* [Exercise instructions]: If a line in the records below contains the word "bandwidth", copy it out.

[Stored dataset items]
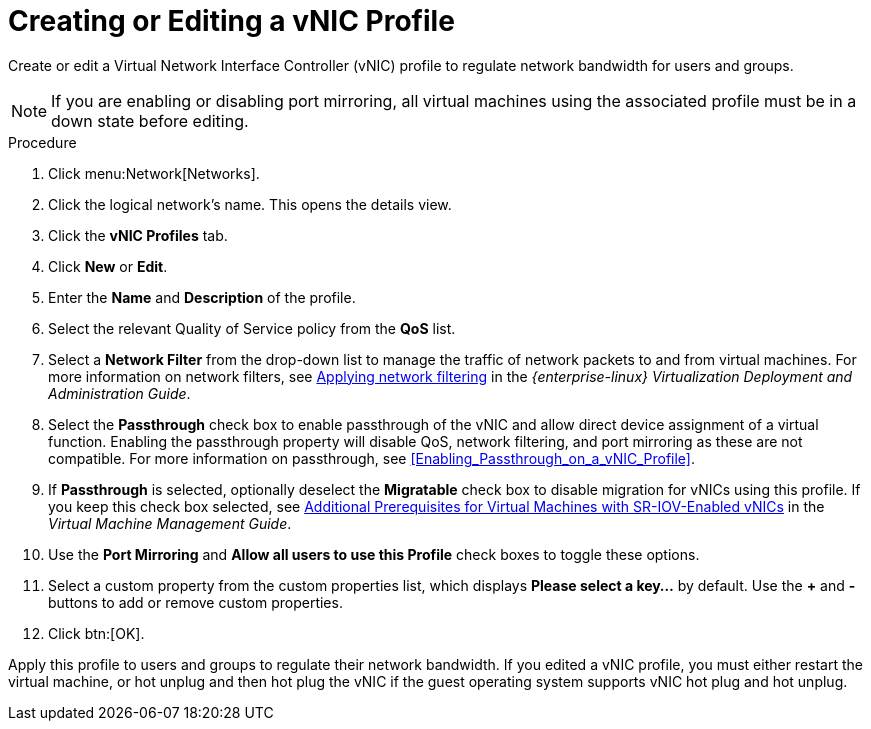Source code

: :_content-type: PROCEDURE
[id="Creating_a_VNIC_Profile"]
= Creating or Editing a vNIC Profile

Create or edit a Virtual Network Interface Controller (vNIC) profile to regulate network bandwidth for users and groups.

[NOTE]
====
If you are enabling or disabling port mirroring, all virtual machines using the associated profile must be in a down state before editing.
====


.Procedure

. Click menu:Network[Networks].
. Click the logical network's name. This opens the details view.
. Click the *vNIC Profiles* tab.
. Click *New* or *Edit*.
. Enter the *Name* and *Description* of the profile.
. Select the relevant Quality of Service policy from the *QoS* list.
. Select a *Network Filter* from the drop-down list to manage the traffic of network packets to and from virtual machines. For more information on network filters, see link:{URL_rhel_docs_legacy}html-single/Virtualization_Deployment_and_Administration_Guide/index.html#sect-Virtual_Networking-Applying_network_filtering[Applying network filtering] in the _{enterprise-linux} Virtualization Deployment and Administration Guide_.
. Select the *Passthrough* check box to enable passthrough of the vNIC and allow direct device assignment of a virtual function. Enabling the passthrough property will disable QoS, network filtering, and port mirroring as these are not compatible. For more information on passthrough, see xref:Enabling_Passthrough_on_a_vNIC_Profile[].
. If *Passthrough* is selected, optionally deselect the *Migratable* check box to disable migration for vNICs using this profile. If you keep this check box selected, see link:{URL_virt_product_docs}{URL_format}virtual_machine_management_guide/index#Live_migration_prerequisites[Additional Prerequisites for Virtual Machines with SR-IOV-Enabled vNICs] in the _Virtual Machine Management Guide_.
. Use the *Port Mirroring* and *Allow all users to use this Profile* check boxes to toggle these options.
. Select a custom property from the custom properties list, which displays *Please select a key...* by default. Use the *+* and *-* buttons to add or remove custom properties.
. Click btn:[OK].

Apply this profile to users and groups to regulate their network bandwidth. If you edited a vNIC profile, you must either restart the virtual machine, or hot unplug and then hot plug the vNIC if the guest operating system supports vNIC hot plug and hot unplug.
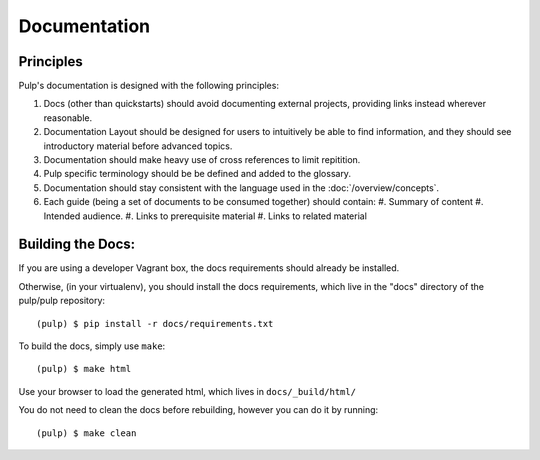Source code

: Documentation
=============

Principles
----------

Pulp's documentation is designed with the following principles:

#. Docs (other than quickstarts) should avoid documenting external projects, providing links instead wherever
   reasonable.
#. Documentation Layout should be designed for users to intuitively be able to find information, and
   they should see introductory material before advanced topics.
#. Documentation should make heavy use of cross references to limit repitition.
#. Pulp specific terminology should be be defined and added to the glossary.
#. Documentation should stay consistent with the language used in the :doc:`/overview/concepts`.
#. Each guide (being a set of documents to be consumed together) should contain:
   #. Summary of content
   #. Intended audience.
   #. Links to prerequisite material
   #. Links to related material

Building the Docs:
------------------

If you are using a developer Vagrant box, the docs requirements should already be installed.

Otherwise, (in your virtualenv), you should install the docs requirements, which live in the "docs"
directory of the pulp/pulp repository::

    (pulp) $ pip install -r docs/requirements.txt

To build the docs, simply use ``make``::

    (pulp) $ make html

Use your browser to load the generated html, which lives in ``docs/_build/html/``

You do not need to clean the docs before rebuilding, however you can do it by running::

    (pulp) $ make clean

* [Solution to this exercise]:
Create or edit a Virtual Network Interface Controller (vNIC) profile to regulate network bandwidth for users and groups.
Apply this profile to users and groups to regulate their network bandwidth. If you edited a vNIC profile, you must either restart the virtual machine, or hot unplug and then hot plug the vNIC if the guest operating system supports vNIC hot plug and hot unplug.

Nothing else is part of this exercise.